## Problem statement
Set out the entries from their first line through the line containing "macOS: ** Mac OS X" as a Markdown table with two columns, Row and Line. Put each line's number under Row and its text under Line, leave out any blank lines, and include nothing else.
Content starts
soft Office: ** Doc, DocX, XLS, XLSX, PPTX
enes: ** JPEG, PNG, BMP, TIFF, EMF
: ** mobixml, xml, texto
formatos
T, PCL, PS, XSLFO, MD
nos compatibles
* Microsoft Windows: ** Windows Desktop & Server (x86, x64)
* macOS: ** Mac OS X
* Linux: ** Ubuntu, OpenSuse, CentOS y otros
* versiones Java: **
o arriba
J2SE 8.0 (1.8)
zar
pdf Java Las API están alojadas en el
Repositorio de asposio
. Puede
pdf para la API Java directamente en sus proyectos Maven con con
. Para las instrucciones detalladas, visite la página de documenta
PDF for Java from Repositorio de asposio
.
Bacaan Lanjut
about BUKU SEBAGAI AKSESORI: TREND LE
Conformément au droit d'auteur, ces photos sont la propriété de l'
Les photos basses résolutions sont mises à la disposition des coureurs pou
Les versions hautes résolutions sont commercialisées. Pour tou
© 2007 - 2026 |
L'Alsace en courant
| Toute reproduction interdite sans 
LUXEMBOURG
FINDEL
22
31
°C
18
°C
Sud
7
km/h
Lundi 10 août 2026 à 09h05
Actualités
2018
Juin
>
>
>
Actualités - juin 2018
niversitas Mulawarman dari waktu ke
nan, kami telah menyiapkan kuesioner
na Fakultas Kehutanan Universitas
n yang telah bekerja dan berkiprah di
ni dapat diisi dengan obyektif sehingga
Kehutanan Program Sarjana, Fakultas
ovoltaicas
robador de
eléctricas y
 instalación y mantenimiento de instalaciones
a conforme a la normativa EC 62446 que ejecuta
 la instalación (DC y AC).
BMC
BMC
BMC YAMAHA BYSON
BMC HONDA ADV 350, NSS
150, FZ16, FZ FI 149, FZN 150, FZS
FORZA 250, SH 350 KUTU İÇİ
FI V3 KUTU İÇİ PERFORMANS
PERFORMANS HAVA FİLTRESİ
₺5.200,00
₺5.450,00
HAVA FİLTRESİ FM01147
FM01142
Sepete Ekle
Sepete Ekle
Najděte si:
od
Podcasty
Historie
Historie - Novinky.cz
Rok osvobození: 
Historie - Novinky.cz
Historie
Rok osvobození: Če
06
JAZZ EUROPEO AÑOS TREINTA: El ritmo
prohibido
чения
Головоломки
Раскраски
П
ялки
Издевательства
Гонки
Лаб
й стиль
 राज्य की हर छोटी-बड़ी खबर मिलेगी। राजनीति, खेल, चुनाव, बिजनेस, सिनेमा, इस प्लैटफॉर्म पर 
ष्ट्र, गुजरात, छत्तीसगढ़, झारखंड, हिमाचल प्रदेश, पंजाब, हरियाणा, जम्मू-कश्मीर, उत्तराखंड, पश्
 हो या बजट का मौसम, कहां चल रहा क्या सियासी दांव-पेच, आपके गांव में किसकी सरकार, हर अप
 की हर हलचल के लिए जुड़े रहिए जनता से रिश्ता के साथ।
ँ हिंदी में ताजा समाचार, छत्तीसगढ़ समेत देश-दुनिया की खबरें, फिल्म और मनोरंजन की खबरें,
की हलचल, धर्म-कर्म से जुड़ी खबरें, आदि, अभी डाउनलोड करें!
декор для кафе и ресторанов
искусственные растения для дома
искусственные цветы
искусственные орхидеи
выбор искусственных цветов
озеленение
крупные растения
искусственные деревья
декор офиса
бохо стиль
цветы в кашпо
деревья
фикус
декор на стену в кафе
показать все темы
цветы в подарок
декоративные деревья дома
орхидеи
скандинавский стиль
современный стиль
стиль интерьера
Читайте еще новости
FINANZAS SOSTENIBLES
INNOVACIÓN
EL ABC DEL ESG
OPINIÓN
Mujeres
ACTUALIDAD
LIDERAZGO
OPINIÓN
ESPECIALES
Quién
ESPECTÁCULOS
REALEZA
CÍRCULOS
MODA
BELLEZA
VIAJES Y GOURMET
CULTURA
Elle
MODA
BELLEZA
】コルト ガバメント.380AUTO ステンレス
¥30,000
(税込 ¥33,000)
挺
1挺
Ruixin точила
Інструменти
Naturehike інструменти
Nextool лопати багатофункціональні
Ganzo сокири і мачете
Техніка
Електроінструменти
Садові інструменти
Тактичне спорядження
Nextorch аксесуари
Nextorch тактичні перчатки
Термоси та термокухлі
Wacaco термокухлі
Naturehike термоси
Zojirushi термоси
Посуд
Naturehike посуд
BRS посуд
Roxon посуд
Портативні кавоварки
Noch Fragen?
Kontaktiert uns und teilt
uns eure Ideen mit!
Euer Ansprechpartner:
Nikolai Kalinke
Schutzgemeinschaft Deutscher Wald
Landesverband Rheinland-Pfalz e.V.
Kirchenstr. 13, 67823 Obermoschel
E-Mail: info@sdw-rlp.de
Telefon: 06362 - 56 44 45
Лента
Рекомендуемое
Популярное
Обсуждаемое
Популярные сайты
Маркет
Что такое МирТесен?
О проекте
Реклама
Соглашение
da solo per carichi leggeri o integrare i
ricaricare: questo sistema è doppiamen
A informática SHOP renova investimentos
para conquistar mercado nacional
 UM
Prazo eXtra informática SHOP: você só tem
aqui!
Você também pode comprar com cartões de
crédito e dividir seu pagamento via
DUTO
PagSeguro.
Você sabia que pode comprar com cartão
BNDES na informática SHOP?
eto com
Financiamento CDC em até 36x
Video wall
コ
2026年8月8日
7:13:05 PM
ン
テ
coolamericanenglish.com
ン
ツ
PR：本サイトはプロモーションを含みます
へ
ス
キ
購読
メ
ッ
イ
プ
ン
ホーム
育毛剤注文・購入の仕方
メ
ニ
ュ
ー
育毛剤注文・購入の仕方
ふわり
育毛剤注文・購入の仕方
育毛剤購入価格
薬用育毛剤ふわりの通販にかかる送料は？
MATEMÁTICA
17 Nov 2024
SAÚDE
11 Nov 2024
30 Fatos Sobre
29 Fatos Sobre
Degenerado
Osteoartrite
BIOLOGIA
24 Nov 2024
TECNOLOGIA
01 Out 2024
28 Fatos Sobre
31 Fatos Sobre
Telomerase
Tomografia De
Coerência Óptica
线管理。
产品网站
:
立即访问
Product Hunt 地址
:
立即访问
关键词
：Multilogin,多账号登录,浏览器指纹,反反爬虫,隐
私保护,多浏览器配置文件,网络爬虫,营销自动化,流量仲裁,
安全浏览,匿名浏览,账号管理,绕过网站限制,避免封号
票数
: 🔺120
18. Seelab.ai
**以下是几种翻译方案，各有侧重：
Content ends
## Result of this task
| Row | Line |
|---|---|
| 1 | soft Office: ** Doc, DocX, XLS, XLSX, PPTX |
| 2 | enes: ** JPEG, PNG, BMP, TIFF, EMF |
| 3 | : ** mobixml, xml, texto |
| 4 | formatos |
| 5 | T, PCL, PS, XSLFO, MD |
| 6 | nos compatibles |
| 7 | * Microsoft Windows: ** Windows Desktop & Server (x86, x64) |
| 8 | * macOS: ** Mac OS X |